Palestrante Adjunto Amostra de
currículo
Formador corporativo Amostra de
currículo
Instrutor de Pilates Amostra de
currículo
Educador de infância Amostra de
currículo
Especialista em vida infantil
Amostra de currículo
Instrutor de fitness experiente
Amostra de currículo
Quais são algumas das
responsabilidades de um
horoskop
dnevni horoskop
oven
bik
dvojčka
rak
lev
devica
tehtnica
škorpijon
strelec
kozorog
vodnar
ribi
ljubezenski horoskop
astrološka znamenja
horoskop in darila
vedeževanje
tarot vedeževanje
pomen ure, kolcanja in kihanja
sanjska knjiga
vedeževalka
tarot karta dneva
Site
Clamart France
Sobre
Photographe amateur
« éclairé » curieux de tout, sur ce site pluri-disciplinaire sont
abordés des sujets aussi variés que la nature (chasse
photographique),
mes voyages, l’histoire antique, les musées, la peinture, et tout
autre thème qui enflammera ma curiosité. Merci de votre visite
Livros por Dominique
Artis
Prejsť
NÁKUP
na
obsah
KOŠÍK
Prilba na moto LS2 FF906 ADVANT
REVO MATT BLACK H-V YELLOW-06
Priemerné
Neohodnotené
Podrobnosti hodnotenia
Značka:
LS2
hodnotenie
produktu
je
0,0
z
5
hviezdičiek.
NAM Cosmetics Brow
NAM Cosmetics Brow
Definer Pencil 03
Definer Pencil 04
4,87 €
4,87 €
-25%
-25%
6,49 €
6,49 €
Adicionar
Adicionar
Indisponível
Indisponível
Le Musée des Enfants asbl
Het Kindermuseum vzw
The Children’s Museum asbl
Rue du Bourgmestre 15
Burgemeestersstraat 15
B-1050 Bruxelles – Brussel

■ PROBLEM TO SOLVE ■
Reproduce every line of the records above, character for character, keeping their original order and line breaks.

■ REPLY TO THE EXERCISE ■
Palestrante Adjunto Amostra de
currículo
Formador corporativo Amostra de
currículo
Instrutor de Pilates Amostra de
currículo
Educador de infância Amostra de
currículo
Especialista em vida infantil
Amostra de currículo
Instrutor de fitness experiente
Amostra de currículo
Quais são algumas das
responsabilidades de um
horoskop
dnevni horoskop
oven
bik
dvojčka
rak
lev
devica
tehtnica
škorpijon
strelec
kozorog
vodnar
ribi
ljubezenski horoskop
astrološka znamenja
horoskop in darila
vedeževanje
tarot vedeževanje
pomen ure, kolcanja in kihanja
sanjska knjiga
vedeževalka
tarot karta dneva
Site
Clamart France
Sobre
Photographe amateur
« éclairé » curieux de tout, sur ce site pluri-disciplinaire sont
abordés des sujets aussi variés que la nature (chasse
photographique),
mes voyages, l’histoire antique, les musées, la peinture, et tout
autre thème qui enflammera ma curiosité. Merci de votre visite
Livros por Dominique
Artis
Prejsť
NÁKUP
na
obsah
KOŠÍK
Prilba na moto LS2 FF906 ADVANT
REVO MATT BLACK H-V YELLOW-06
Priemerné
Neohodnotené
Podrobnosti hodnotenia
Značka:
LS2
hodnotenie
produktu
je
0,0
z
5
hviezdičiek.
NAM Cosmetics Brow
NAM Cosmetics Brow
Definer Pencil 03
Definer Pencil 04
4,87 €
4,87 €
-25%
-25%
6,49 €
6,49 €
Adicionar
Adicionar
Indisponível
Indisponível
Le Musée des Enfants asbl
Het Kindermuseum vzw
The Children’s Museum asbl
Rue du Bourgmestre 15
Burgemeestersstraat 15
B-1050 Bruxelles – Brussel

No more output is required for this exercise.